Levy stable distributions can have finite mean but infinite variance. They can also have infinite mean and infinite variance. Only in the finite mean and finite variance case does it imply a Gaussian.

Levy stable distributions are also called "fat-tailed", "heavy-tailed" or "power law" distributions. In some sense, Levy stable distributions are more normal than the normal distribution. It might be tempting to dismiss the infinite variance condition but, practically, this just means you get larger and larger numbers as you draw from the distribution.

This was one of Mandelbrot's main positions, that power laws were much more common than previously thought and should be adopted much more readily.

As an aside, if you do ever get asked this in an interview, don't expect to get the job if you answer correctly.

[0] https://en.wikipedia.org/wiki/L%C3%A9vy_distribution

hilliardfarmer 4 hours ago | parent | prev [-]

A lot of times I can't tell if I'm the idiot or if everyone else is. Says that this isn't an interesting question at all and the article was horrible.
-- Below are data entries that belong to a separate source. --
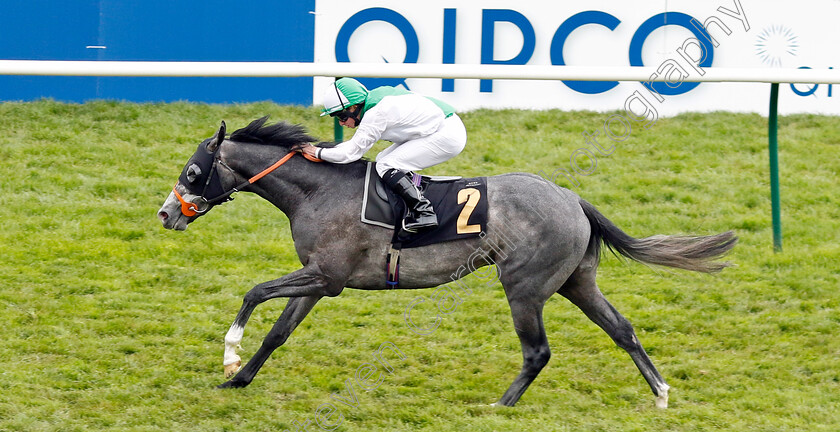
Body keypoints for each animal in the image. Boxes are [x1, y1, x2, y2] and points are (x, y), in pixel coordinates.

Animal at [158, 117, 736, 408]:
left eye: (192, 171)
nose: (165, 214)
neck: (317, 191)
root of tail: (573, 198)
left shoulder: (328, 275)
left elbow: (254, 291)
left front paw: (229, 354)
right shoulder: (320, 279)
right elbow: (279, 333)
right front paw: (237, 380)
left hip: (525, 287)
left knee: (538, 351)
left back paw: (501, 405)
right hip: (576, 281)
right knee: (622, 328)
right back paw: (660, 394)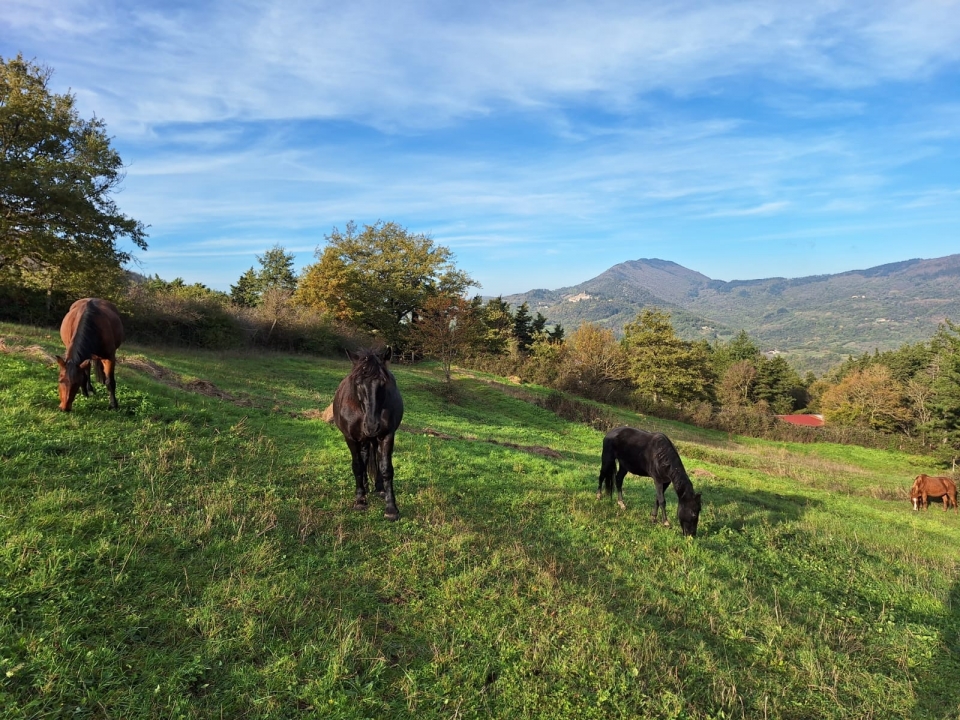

I studied data science for a few years but I'm no expert, but it seems pretty obvious to me that if you make a series of 50/50 choices randomly, that's the shape you end up with and there's really nothing more interesting about it than that.

smcin 2 hours ago | parent | next [-]

Sampling 50/50 choices would be a binary distribution that (very crudely) approximates a normal distribution.

But the counterintuitive thing about the CLT is that it applies to distributions that are not normal.

alanbernstein 2 hours ago | parent | prev [-]

I don't think "obvious" is the right word here. It makes perfect sense when you understand it, but it's not a conclusion that most people could come to immediately without detailed, assisted study.